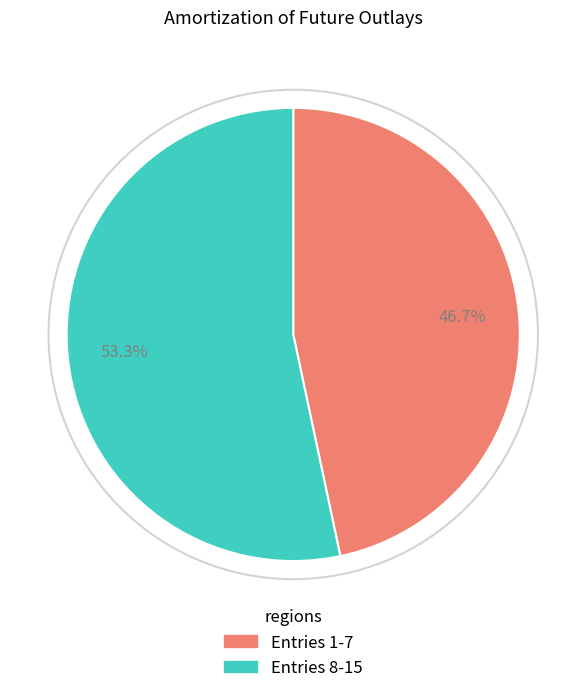

Is there a majority slice in this chart?

Yes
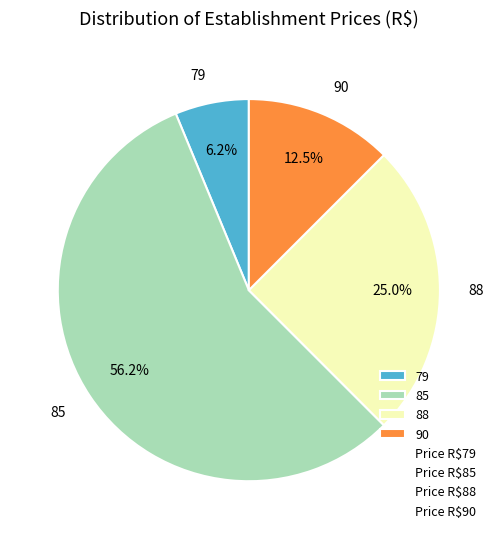

What percentage is the 88 slice, to the nearest percent?

25%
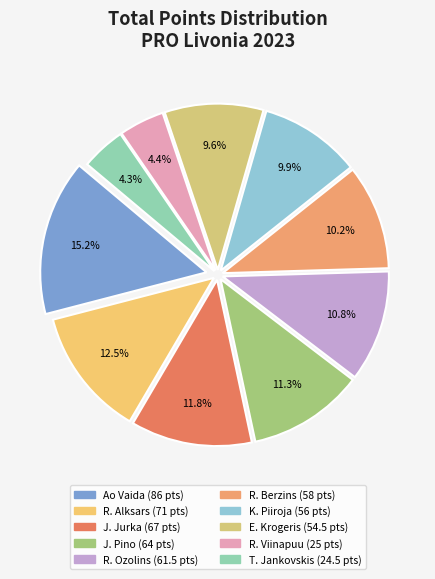

Which category has the biggest portion of the pie?

Ao Vaida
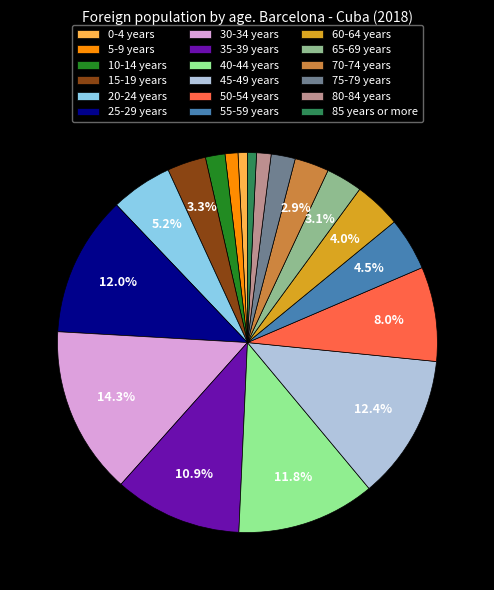

To the nearest percent, what is the difference between the 55-59 years and 5-9 years slice percentages?

3%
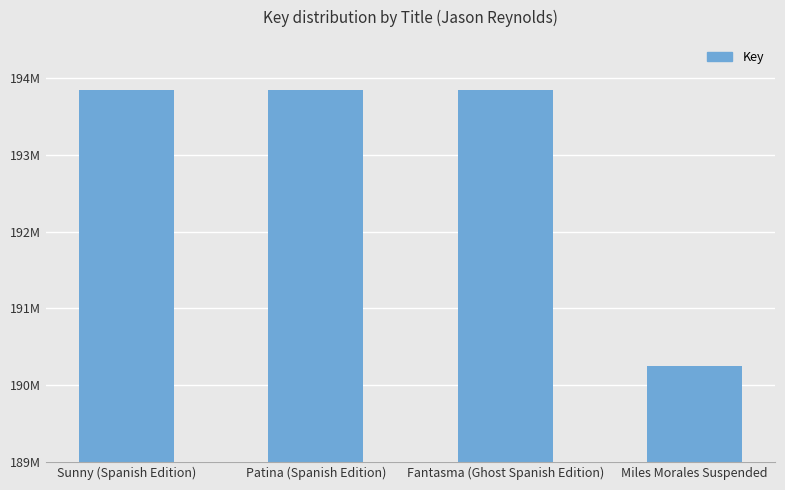

Are the bars horizontal?

No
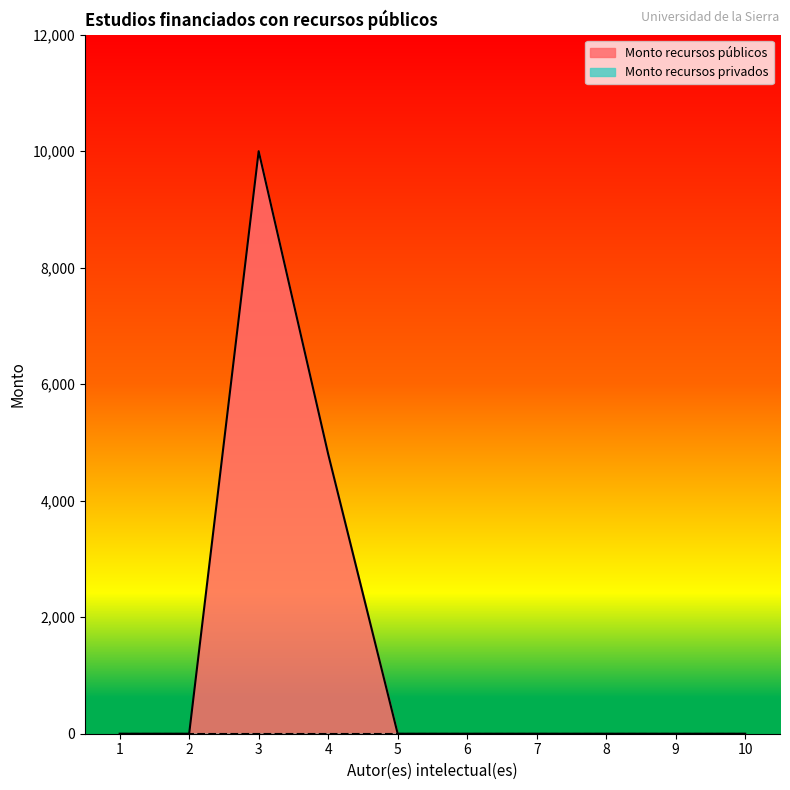

Between 5 and 9, which is larger?

5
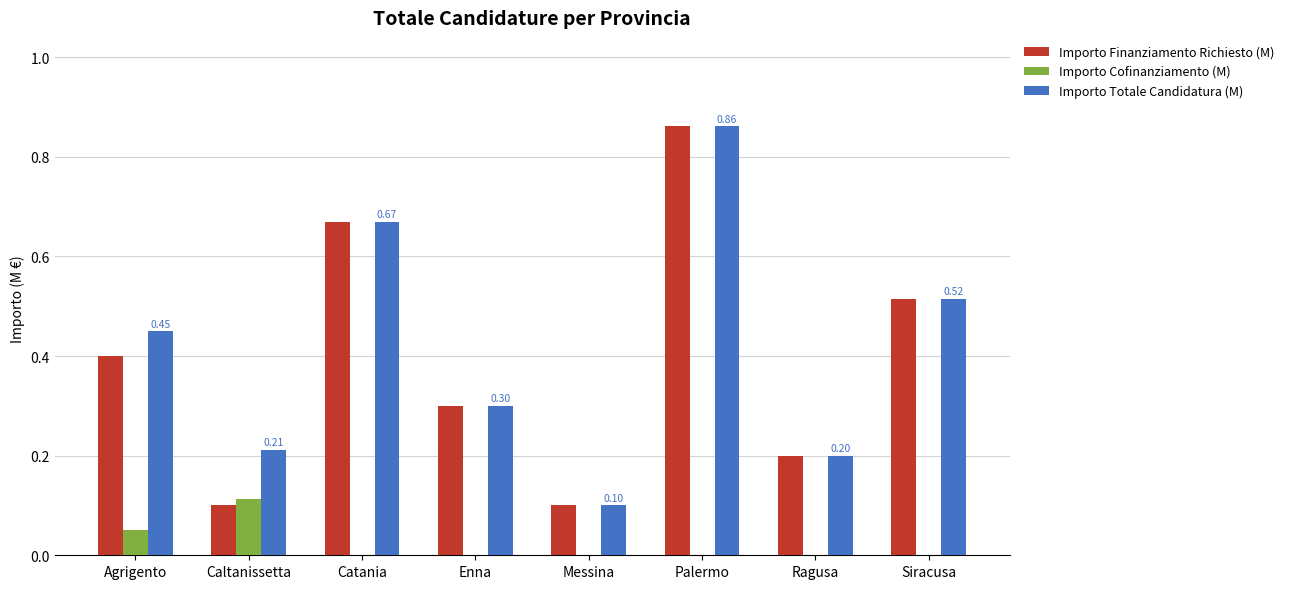

The Importo Cofinanziamento (M) series shows -0.1 at Messina. True or false?

False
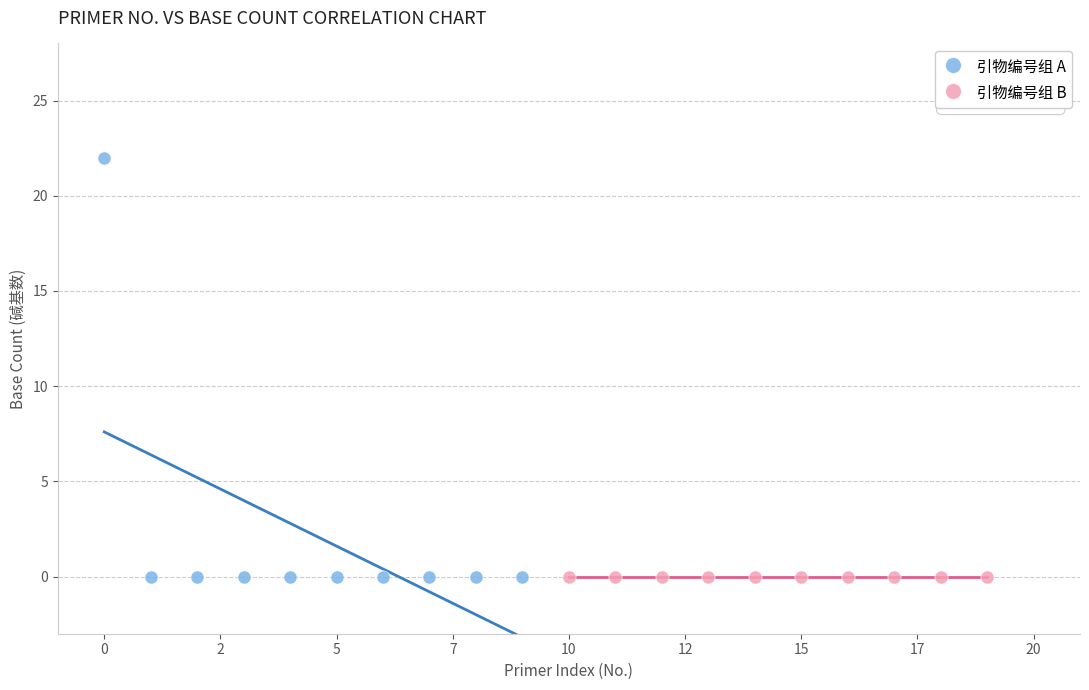

Which series contains the highest Y value?

引物编号组 A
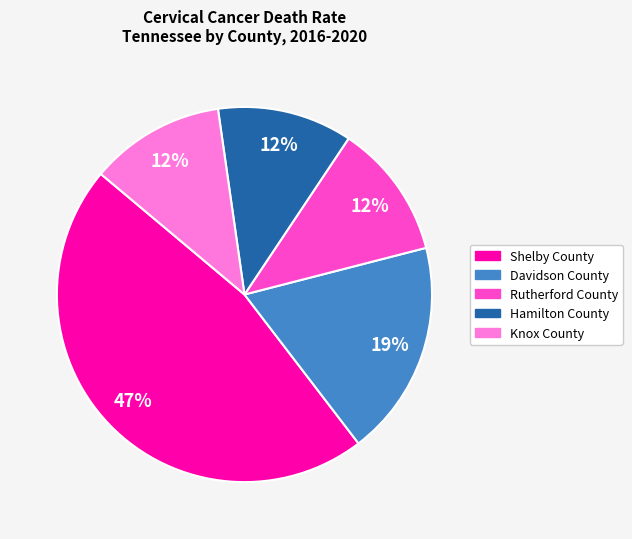

To the nearest percent, what percentage of the pie is Rutherford County?

12%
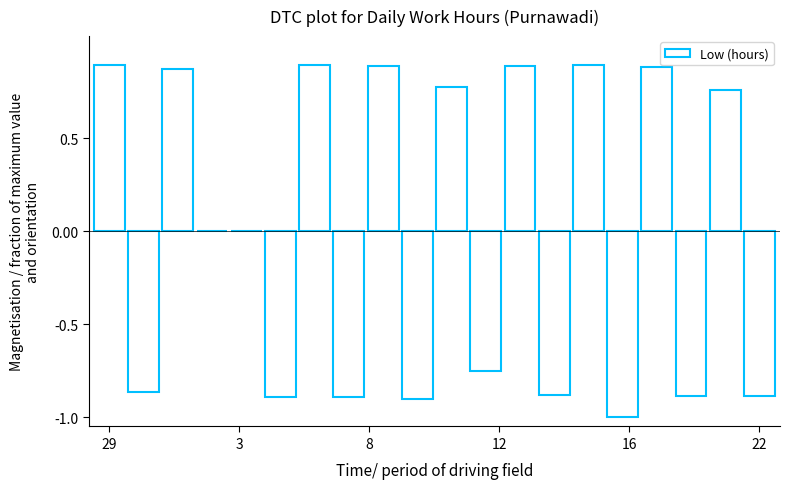

The value at 29 is 0.5. True or false?

False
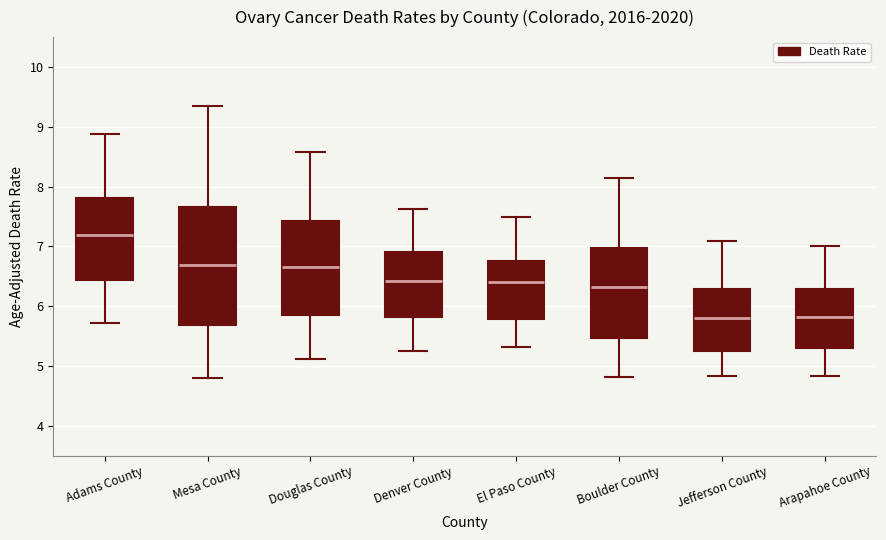

Where does the upper whisker of the box for Mesa County end on the y-axis? The values are not printed on the chart, so give them approximately, as read against the axis.

9.4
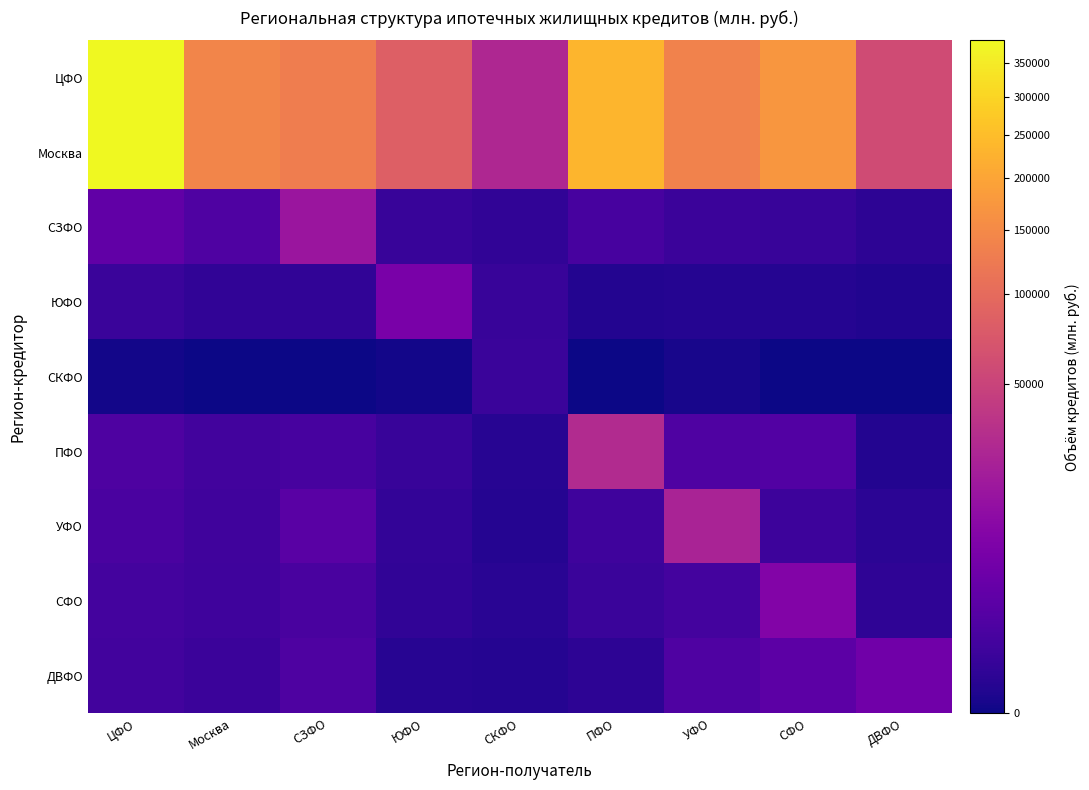

Reading left to right, what are all the values shown in this chart?

ЦФО: ЦФО=385363	Москва=142303	СЗФО=128419	ЮФО=82368	СКФО=26619	ПФО=232308	УФО=138234	СФО=174216	ДВФО=58925
Москва: ЦФО=381362	Москва=141807	СЗФО=128144	ЮФО=82355	СКФО=26583	ПФО=232216	УФО=137998	СФО=174199	ДВФО=58913
СЗФО: ЦФО=2684	Москва=1233	СЗФО=15965	ЮФО=280	СКФО=148	ПФО=829	УФО=352	СФО=298	ДВФО=113
ЮФО: ЦФО=321	Москва=153	СЗФО=157	ЮФО=6542	СКФО=270	ПФО=35	УФО=38	СФО=38	ДВФО=26
СКФО: ЦФО=1	Москва=0	СЗФО=0	ЮФО=1	СКФО=325	ПФО=0	УФО=3	СФО=0	ДВФО=0
ПФО: ЦФО=1172	Москва=615	СЗФО=799	ЮФО=271	СКФО=49	ПФО=28939	УФО=1291	СФО=1443	ДВФО=35
УФО: ЦФО=977	Москва=559	СЗФО=1961	ЮФО=168	СКФО=43	ПФО=494	УФО=24024	СФО=401	ДВФО=94
СФО: ЦФО=648	Москва=465	СЗФО=898	ЮФО=158	СКФО=72	ПФО=330	УФО=634	СФО=8397	ДВФО=126
ДВФО: ЦФО=603	Москва=390	СЗФО=1116	ЮФО=55	СКФО=45	ПФО=105	УФО=1283	СФО=2226	ДВФО=4992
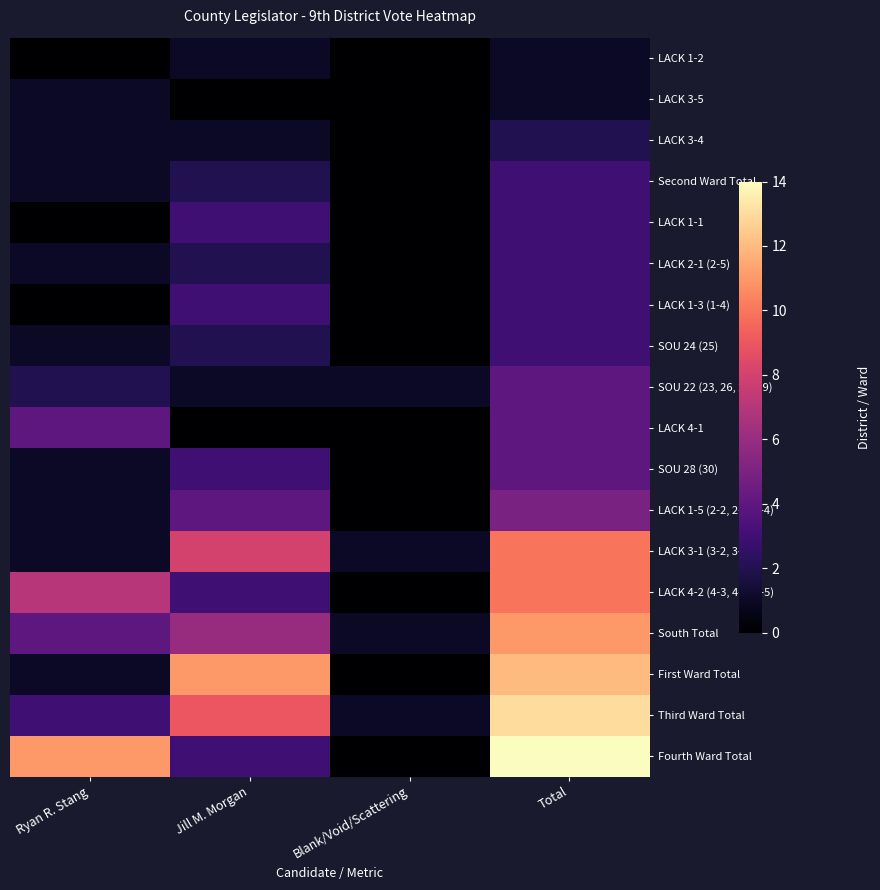

Which series changed the most between Ryan R. Stang and Jill M. Morgan?

First Ward Total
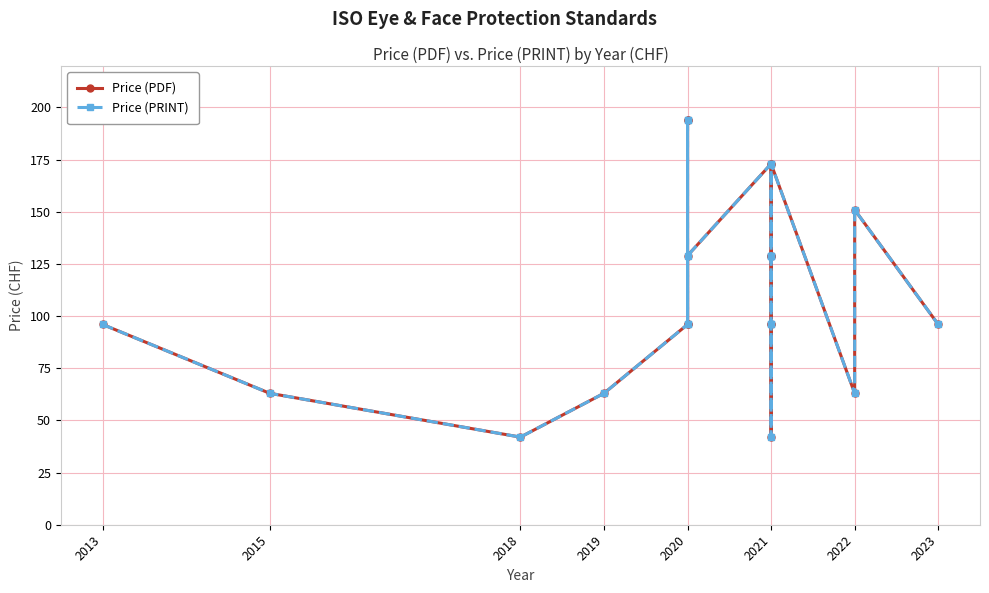

Which series has the largest total across all categories?

Price (PDF)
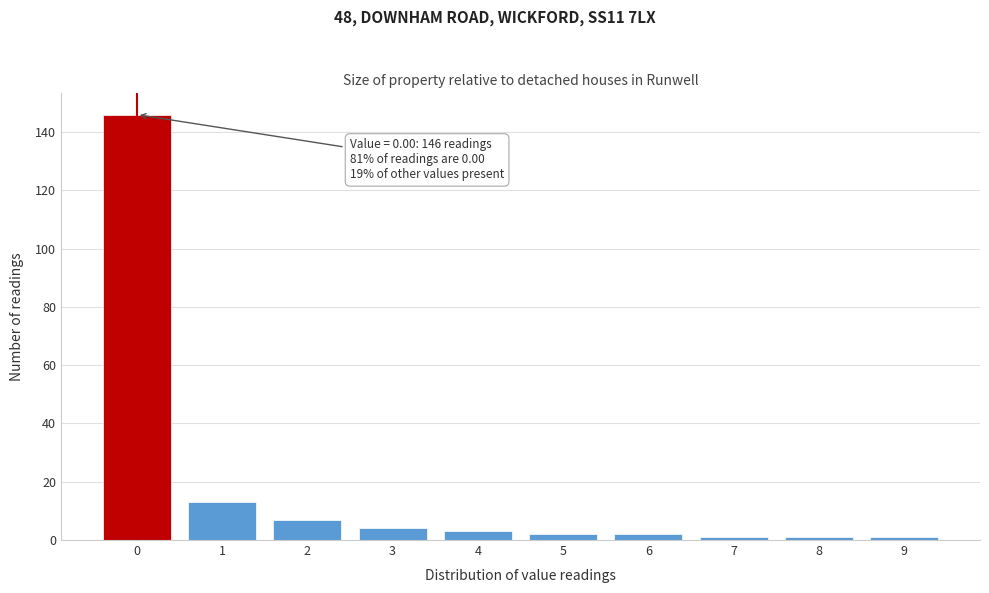

Reading left to right, transcribe all the data shown in this chart.

146	13	7	4	3	2	2	1	1	1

WORK TASK: Echo every line of the data above word for word, leaving out the pictures.

SOLUTION FOR THIS TASK:
Is there a majority slice in this chart?

Yes

What percentage is the 88 slice, to the nearest percent?

25%

Which category has the biggest portion of the pie?

Ao Vaida

To the nearest percent, what is the difference between the 55-59 years and 5-9 years slice percentages?

3%

Are the bars horizontal?

No

Between 5 and 9, which is larger?

5

The Importo Cofinanziamento (M) series shows -0.1 at Messina. True or false?

False

Which series contains the highest Y value?

引物编号组 A

To the nearest percent, what percentage of the pie is Rutherford County?

12%

The value at 29 is 0.5. True or false?

False

Where does the upper whisker of the box for Mesa County end on the y-axis? The values are not printed on the chart, so give them approximately, as read against the axis.

9.4

Reading left to right, what are all the values shown in this chart?

ЦФО: ЦФО=385363	Москва=142303	СЗФО=128419	ЮФО=82368	СКФО=26619	ПФО=232308	УФО=138234	СФО=174216	ДВФО=58925
Москва: ЦФО=381362	Москва=141807	СЗФО=128144	ЮФО=82355	СКФО=26583	ПФО=232216	УФО=137998	СФО=174199	ДВФО=58913
СЗФО: ЦФО=2684	Москва=1233	СЗФО=15965	ЮФО=280	СКФО=148	ПФО=829	УФО=352	СФО=298	ДВФО=113
ЮФО: ЦФО=321	Москва=153	СЗФО=157	ЮФО=6542	СКФО=270	ПФО=35	УФО=38	СФО=38	ДВФО=26
СКФО: ЦФО=1	Москва=0	СЗФО=0	ЮФО=1	СКФО=325	ПФО=0	УФО=3	СФО=0	ДВФО=0
ПФО: ЦФО=1172	Москва=615	СЗФО=799	ЮФО=271	СКФО=49	ПФО=28939	УФО=1291	СФО=1443	ДВФО=35
УФО: ЦФО=977	Москва=559	СЗФО=1961	ЮФО=168	СКФО=43	ПФО=494	УФО=24024	СФО=401	ДВФО=94
СФО: ЦФО=648	Москва=465	СЗФО=898	ЮФО=158	СКФО=72	ПФО=330	УФО=634	СФО=8397	ДВФО=126
ДВФО: ЦФО=603	Москва=390	СЗФО=1116	ЮФО=55	СКФО=45	ПФО=105	УФО=1283	СФО=2226	ДВФО=4992

Which series changed the most between Ryan R. Stang and Jill M. Morgan?

First Ward Total

Which series has the largest total across all categories?

Price (PDF)

Reading left to right, transcribe all the data shown in this chart.

146	13	7	4	3	2	2	1	1	1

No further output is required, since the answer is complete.